Tony Irwin, the president of the Federation of Rental-Housing Providers of Ontario, said it’s often impossible to renovate old buildings to be heat-resilient without dislocating tenants.
Instead, he said, some owners have been installing cool common areas or encouraging tenants to go to public facilities when it gets too hot.

NOWHERE TO GO
Even when landlords do update and retrofit aging buildings, long-term tenants can be left in the lurch.
In the case of Stewart’s St. Hilda’s seniors complex project, the renovations were organized in such a way that no tenants had to be evicted.
But in other cases, tenants say future-focused retrofits on their corporate-owned buildings are making life worse for the people who live there now.

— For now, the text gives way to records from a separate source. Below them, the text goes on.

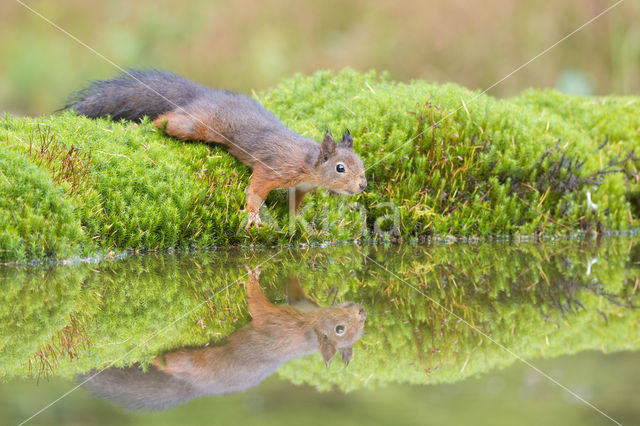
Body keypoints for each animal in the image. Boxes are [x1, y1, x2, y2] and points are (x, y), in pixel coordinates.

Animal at [65, 70, 368, 228]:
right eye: (340, 168)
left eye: (362, 164)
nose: (363, 185)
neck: (308, 164)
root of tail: (205, 95)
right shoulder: (274, 167)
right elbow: (256, 189)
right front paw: (253, 215)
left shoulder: (301, 187)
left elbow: (295, 204)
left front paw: (299, 222)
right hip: (195, 124)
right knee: (167, 119)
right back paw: (145, 126)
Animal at [80, 268, 368, 412]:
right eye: (341, 328)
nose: (363, 312)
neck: (309, 326)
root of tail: (199, 389)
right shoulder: (299, 304)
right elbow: (295, 290)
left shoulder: (278, 324)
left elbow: (258, 306)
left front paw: (252, 277)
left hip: (195, 364)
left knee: (175, 362)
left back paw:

In one of the city’s aging apartment towers in the Etobicoke area of Toronto, Bojana Nakic and her family say updates to make their building more energy-efficient have left them living with oppressive heat in their fourth-floor apartment.
“We’ve definitely had ideas of wanting to leave, but the problem is money is the object,” Nakic said.
Nakic, 21, has lived in the two-bedroom apartment with her parents for 15 years. She says it was a comfortable and affordable home until recently, but now her family is enduring its first summer without AC.
In previous years, they used window-mounted air conditioning units to keep cool on hot days, but new building management sent out notices informing tenants they’re no longer allowed to use them.
When the first heat wave of 2022 hit, Nakic said it was stifling inside. Since then, she says, they’ve had several days when their apartment reached 28 C or hotter.


“I have a pretty big fan in my room, but that only does so much. It kind of only redistributes the air,” she said.
Gordana Jankovic, Nakic’s mom, said the heat is unbearable. She has diabetes, which makes her more vulnerable to it.
“It’s really hard to sleep,” Jankovic said.
A new, more environmentally friendly central heating and cooling system is now up and running and tenants have been offered free AC for the remainder of summer 2022 at no additional cost.
But Nakic worries that if they sign a new contract, they’ll end up paying more than they can afford down the road for the extra cost of electricity, and won’t be able to revert to using other kinds of AC in their apartment unit.
As legacy tenants they pay $1,300 a month, all amenities included, compared to the going rate for a fully renovated two-bedroom apartment in their building, which costs at least $1,000 more.

Jankovic said hot days would be more manageable if she could open up the doors and windows for air circulation, but that would mean spending her day sweeping up construction debris from the ongoing work outside the building.
Nakic said they’re hoping to ride out the summer by buying fans and portable air conditioners, but she worries about how they’ll deal with future heat waves.
“The thing is, you have to be here, because where else are you going to go? Everything costs way too much,” Nakic said.

PLANNING FOR THE FUTURE
That’s why many are calling on Canada’s major cities to do more to tackle climate change without eliminating the precious affordable housing that already exists.
Beyond climate-friendly building retrofits, resilience planner Sharon Lam said infrastructure changes must also extend outdoors into shared spaces.
She said instead of installing more air conditioning units, mitigating heat should include sustainable initiatives like planting trees, more equitable distribution of green space and improving access to natural assets like Toronto’s river valleys and urban forests.

Global warming has already reached about 1.2 C above pre-industrial levels and it’s on a pathway to surpass the 1.5 C threshold — a scenario that climate modelling and projections show will lead to catastrophic consequences.
While Lam is worried about the future for Canadians in cities, she’s also optimistic.
“Climate change is one of the greatest challenges of our time, but also one of the greatest opportunities to create more sustainable, healthy and resilient communities for all, including families like mine.”